From a breakfast option to an effective experiential investment, coffee experiences within hotels have had an image makeover, leading to higher ROIs
Coffee is a brew that luxury hotels experimented with even before they veered to the high tea experience. At The Tamara Coorg, located within a lush coffee estate, guests can pluck the berries in season, pulping, blending and roasting the beans to make their own blend. At Vivanta by Taj, Madekeri, guests can wake up to a strong cup of coffee from the coffee estates close-by and a view of the intense green jungle.
OYO Rooms has made it possible for guests associated with them to order beverages through a mobile app.
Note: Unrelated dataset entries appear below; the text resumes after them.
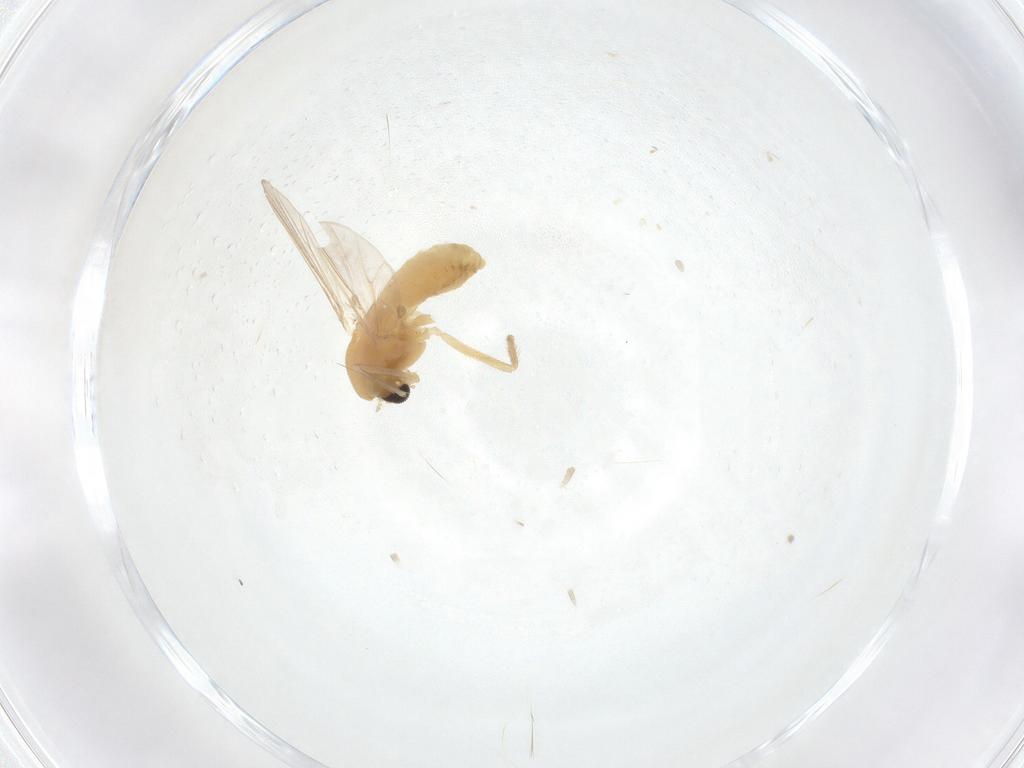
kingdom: Animalia
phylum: Arthropoda
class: Insecta
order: Diptera
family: Chironomidae
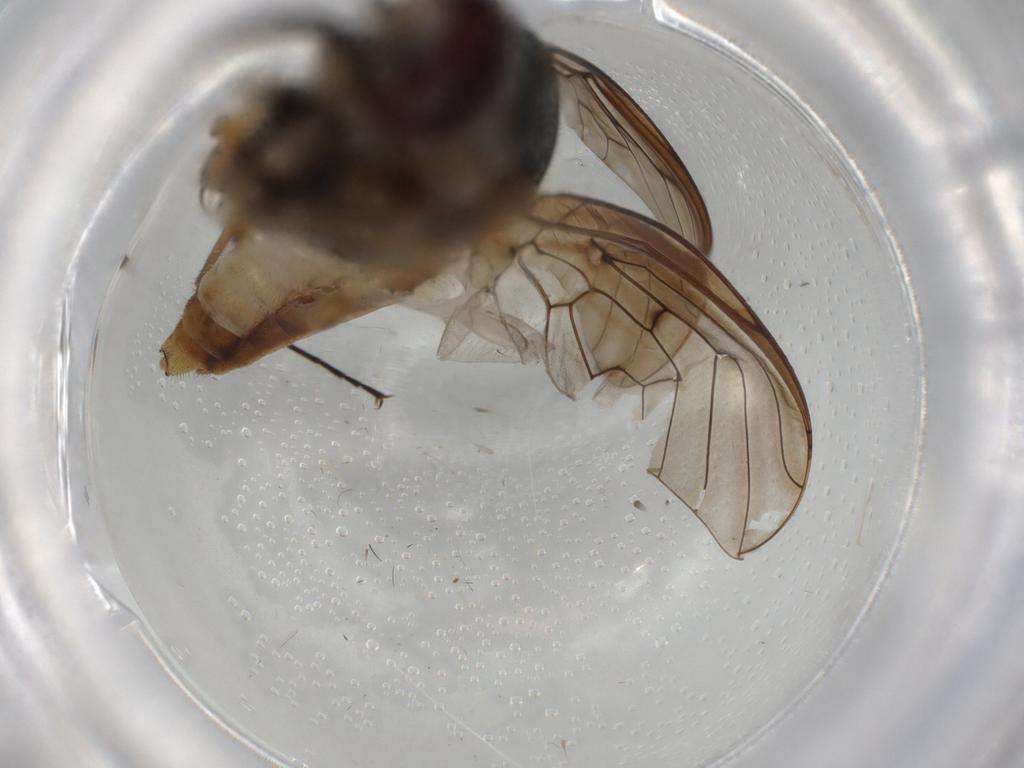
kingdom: Animalia
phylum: Arthropoda
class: Insecta
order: Diptera
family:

Without a doubt, coffee has been the most ordered beverage on this app. Even your average hotel today offers a myriad coffee choice.
The selection of coffee is determined by two factors: One, says Manmeet Singh, director of f&b at The Park Kolkata, the commercials involved and two, the machine used to make the brew.
The history of how the coffee experience in hotels evolved is fascinating. Reminiscing to the beginning of the coffee culture in hotels back in the 1980s, he says, “When most budget hotels were happy serving coffee traditionally brewed in a boiler and then transferred into a kettle, which a server takes around on request (a service we see largely in flights these days), premium brands would invest in fancy coffee machines that would dole out popular variants,” he says.
But such coffee machines were limited to sections in hotels that mattered such as a business lounge, coffee shops (now reinvented as all-day dining) or as Saket Gupta, vice president-sales & marketing, Waterstones Hotel likes to put it, “Hubs that could make a sell. After all coffee, back in those days, was a serious investment and could cost up to INR15 a cup.” Clearly, that was a mini fortune in the 1980s.